→ SUPPLIED DATA:
== Segment start ==
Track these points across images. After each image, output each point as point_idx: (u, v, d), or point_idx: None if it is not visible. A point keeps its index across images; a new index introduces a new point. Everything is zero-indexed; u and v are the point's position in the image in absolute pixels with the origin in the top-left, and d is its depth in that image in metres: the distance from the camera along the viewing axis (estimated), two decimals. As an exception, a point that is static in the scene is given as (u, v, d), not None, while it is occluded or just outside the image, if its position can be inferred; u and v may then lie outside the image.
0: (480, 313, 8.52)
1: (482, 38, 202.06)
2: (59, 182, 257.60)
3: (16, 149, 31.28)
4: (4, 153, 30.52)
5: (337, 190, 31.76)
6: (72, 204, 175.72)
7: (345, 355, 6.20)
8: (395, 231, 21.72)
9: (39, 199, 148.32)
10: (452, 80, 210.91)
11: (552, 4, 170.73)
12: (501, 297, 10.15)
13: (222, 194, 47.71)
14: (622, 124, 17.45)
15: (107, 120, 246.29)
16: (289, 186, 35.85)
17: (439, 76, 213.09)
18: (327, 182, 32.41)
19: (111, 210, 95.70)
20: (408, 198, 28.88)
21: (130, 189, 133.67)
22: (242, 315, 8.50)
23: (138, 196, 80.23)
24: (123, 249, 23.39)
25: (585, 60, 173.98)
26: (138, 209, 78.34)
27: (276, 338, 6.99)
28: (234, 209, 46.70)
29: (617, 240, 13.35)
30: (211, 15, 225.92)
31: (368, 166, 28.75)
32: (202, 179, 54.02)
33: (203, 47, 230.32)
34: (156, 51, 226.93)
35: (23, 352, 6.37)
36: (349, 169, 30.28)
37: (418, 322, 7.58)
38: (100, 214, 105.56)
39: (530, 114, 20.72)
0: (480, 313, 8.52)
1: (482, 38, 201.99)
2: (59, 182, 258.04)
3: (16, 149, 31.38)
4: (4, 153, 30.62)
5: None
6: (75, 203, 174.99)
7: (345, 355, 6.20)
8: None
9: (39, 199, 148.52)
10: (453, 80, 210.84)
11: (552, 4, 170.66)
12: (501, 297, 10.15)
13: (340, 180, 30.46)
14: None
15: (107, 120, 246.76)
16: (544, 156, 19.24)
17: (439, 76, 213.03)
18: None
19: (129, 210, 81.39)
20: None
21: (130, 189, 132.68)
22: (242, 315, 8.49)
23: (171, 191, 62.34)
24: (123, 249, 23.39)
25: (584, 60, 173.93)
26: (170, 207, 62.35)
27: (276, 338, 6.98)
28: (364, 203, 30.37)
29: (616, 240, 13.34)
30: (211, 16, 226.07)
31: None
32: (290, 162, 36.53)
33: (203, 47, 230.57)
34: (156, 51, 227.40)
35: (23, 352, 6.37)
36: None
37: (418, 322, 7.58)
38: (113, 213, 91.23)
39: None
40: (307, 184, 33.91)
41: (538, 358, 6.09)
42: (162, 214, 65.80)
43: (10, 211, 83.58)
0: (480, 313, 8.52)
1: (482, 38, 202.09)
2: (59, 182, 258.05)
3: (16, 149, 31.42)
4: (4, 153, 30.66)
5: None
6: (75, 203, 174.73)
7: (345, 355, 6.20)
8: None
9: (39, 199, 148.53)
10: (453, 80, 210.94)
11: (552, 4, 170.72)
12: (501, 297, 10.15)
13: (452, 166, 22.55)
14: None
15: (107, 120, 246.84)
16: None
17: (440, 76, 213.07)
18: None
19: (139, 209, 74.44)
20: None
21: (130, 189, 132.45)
== Segment end ==
== Segment start ==
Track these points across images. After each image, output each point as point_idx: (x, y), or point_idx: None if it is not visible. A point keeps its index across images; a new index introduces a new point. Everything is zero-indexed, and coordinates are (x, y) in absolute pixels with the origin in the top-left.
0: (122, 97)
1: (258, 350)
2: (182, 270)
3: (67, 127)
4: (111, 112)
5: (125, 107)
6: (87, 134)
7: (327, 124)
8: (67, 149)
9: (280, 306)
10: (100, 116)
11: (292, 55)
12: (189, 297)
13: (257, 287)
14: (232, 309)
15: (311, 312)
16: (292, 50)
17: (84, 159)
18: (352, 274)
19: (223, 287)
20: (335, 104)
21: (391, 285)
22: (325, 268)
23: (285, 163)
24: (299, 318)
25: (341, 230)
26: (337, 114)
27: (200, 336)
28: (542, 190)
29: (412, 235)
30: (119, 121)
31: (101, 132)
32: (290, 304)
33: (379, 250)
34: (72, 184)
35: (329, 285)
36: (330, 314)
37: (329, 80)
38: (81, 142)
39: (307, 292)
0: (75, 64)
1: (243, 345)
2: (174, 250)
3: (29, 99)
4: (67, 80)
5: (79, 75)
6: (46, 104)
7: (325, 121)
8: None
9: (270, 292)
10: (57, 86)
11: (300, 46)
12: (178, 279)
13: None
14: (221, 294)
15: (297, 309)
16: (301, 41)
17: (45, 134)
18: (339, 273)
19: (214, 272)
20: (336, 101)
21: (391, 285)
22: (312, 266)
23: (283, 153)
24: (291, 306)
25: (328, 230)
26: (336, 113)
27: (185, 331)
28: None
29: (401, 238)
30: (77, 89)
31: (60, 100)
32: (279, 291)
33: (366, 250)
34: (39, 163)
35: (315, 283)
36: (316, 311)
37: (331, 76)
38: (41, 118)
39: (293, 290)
== Segment end ==
== Segment start ==
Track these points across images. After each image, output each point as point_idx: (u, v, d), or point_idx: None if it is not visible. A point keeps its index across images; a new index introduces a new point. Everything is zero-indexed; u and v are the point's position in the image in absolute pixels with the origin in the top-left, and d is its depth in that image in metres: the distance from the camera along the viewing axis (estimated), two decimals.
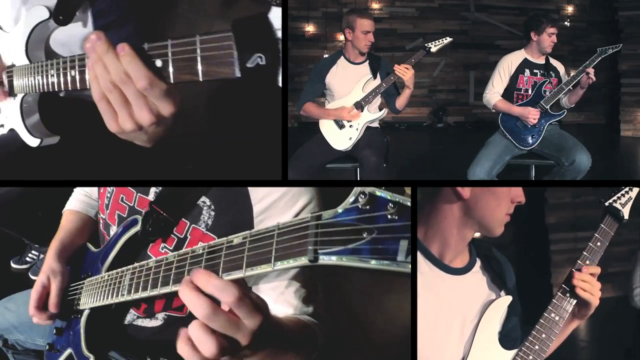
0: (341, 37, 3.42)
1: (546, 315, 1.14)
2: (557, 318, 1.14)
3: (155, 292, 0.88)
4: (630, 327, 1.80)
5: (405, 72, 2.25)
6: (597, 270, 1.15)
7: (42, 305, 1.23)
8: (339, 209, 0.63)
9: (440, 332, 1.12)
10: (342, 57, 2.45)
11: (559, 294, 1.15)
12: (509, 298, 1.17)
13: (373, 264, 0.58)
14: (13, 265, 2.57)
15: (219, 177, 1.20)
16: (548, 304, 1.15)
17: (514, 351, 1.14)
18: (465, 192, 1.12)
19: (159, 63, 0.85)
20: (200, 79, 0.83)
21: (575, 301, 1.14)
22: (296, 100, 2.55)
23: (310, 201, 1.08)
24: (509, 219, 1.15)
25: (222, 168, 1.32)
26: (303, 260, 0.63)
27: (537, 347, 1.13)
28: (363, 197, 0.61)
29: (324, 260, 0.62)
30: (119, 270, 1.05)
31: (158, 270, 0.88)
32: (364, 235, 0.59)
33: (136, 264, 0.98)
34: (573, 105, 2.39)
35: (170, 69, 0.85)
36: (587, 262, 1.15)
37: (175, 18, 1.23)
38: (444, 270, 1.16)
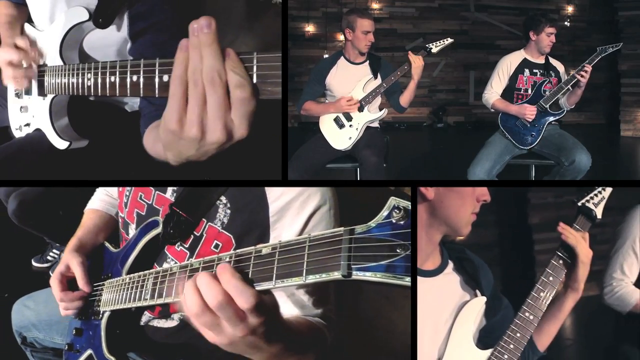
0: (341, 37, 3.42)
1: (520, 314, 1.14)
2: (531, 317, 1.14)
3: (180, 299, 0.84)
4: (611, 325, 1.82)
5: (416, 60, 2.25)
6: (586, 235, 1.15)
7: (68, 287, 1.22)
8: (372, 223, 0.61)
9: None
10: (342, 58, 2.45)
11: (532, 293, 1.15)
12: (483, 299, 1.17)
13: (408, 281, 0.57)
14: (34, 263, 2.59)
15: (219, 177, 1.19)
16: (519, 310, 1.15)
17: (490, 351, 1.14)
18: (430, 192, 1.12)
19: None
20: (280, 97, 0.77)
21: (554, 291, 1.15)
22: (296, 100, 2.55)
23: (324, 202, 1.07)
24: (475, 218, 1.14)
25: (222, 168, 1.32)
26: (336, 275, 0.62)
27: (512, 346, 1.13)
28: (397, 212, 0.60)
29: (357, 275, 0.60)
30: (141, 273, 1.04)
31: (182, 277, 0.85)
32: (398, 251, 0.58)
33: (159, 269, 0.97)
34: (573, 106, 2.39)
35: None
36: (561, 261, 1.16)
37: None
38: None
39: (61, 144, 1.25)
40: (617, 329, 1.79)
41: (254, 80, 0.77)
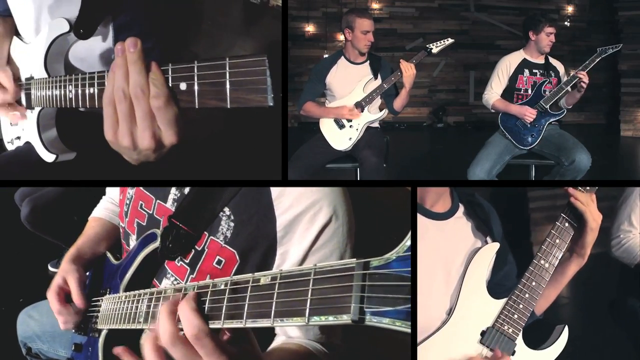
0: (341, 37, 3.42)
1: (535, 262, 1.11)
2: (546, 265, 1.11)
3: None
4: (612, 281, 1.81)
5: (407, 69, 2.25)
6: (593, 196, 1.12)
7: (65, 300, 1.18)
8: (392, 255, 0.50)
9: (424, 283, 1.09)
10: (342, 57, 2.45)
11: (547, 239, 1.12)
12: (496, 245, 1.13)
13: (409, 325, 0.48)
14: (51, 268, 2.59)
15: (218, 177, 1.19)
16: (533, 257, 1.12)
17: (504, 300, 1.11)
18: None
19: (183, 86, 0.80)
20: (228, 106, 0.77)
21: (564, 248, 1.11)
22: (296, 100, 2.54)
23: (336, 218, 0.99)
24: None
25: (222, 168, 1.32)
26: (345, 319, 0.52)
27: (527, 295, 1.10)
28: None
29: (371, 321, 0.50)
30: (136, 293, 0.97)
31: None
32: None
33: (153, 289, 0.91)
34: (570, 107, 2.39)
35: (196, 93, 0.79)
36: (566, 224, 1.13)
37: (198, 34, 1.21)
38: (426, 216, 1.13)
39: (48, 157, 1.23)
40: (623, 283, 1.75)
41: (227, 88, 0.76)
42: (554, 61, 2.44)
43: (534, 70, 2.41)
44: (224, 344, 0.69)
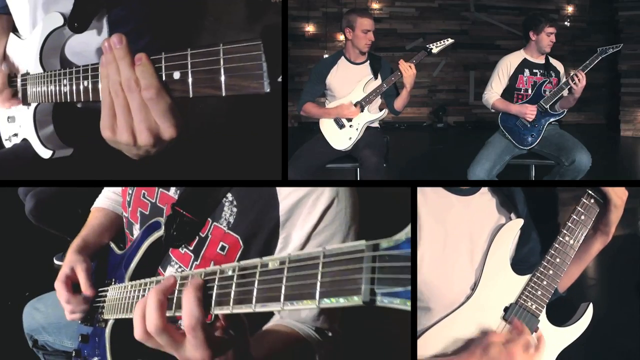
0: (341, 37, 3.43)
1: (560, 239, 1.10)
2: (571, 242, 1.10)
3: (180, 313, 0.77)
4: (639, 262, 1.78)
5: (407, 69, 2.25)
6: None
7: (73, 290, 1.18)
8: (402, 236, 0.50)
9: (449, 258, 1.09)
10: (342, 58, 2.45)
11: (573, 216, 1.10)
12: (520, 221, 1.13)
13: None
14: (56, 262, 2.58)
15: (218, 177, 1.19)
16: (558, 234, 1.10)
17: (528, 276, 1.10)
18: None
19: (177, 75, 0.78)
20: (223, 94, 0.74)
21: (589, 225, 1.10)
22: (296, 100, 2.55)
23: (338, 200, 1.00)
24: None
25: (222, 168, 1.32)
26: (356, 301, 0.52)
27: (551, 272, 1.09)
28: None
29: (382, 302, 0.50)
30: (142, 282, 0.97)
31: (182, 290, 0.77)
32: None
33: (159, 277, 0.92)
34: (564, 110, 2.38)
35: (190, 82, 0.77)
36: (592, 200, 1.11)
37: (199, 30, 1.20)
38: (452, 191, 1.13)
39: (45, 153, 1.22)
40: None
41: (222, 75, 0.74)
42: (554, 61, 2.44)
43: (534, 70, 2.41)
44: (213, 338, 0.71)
== Segment end ==
→ WHAT THE TASK ASKS: Beginning with the line holding "4: (4, 153, 30.52)" and ending with the line holding "42: (162, 214, 65.80)", write out the stretch of material above exactly; add no further lines.

→ TASK ANSWER:
4: (4, 153, 30.52)
5: (337, 190, 31.76)
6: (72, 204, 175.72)
7: (345, 355, 6.20)
8: (395, 231, 21.72)
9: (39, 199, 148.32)
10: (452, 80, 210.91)
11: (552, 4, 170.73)
12: (501, 297, 10.15)
13: (222, 194, 47.71)
14: (622, 124, 17.45)
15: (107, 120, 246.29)
16: (289, 186, 35.85)
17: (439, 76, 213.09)
18: (327, 182, 32.41)
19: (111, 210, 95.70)
20: (408, 198, 28.88)
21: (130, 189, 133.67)
22: (242, 315, 8.50)
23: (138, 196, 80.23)
24: (123, 249, 23.39)
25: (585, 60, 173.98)
26: (138, 209, 78.34)
27: (276, 338, 6.99)
28: (234, 209, 46.70)
29: (617, 240, 13.35)
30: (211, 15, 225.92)
31: (368, 166, 28.75)
32: (202, 179, 54.02)
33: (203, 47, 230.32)
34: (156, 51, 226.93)
35: (23, 352, 6.37)
36: (349, 169, 30.28)
37: (418, 322, 7.58)
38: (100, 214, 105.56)
39: (530, 114, 20.72)
0: (480, 313, 8.52)
1: (482, 38, 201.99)
2: (59, 182, 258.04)
3: (16, 149, 31.38)
4: (4, 153, 30.62)
5: None
6: (75, 203, 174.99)
7: (345, 355, 6.20)
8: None
9: (39, 199, 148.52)
10: (453, 80, 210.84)
11: (552, 4, 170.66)
12: (501, 297, 10.15)
13: (340, 180, 30.46)
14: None
15: (107, 120, 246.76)
16: (544, 156, 19.24)
17: (439, 76, 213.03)
18: None
19: (129, 210, 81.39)
20: None
21: (130, 189, 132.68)
22: (242, 315, 8.49)
23: (171, 191, 62.34)
24: (123, 249, 23.39)
25: (584, 60, 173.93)
26: (170, 207, 62.35)
27: (276, 338, 6.98)
28: (364, 203, 30.37)
29: (616, 240, 13.34)
30: (211, 16, 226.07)
31: None
32: (290, 162, 36.53)
33: (203, 47, 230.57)
34: (156, 51, 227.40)
35: (23, 352, 6.37)
36: None
37: (418, 322, 7.58)
38: (113, 213, 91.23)
39: None
40: (307, 184, 33.91)
41: (538, 358, 6.09)
42: (162, 214, 65.80)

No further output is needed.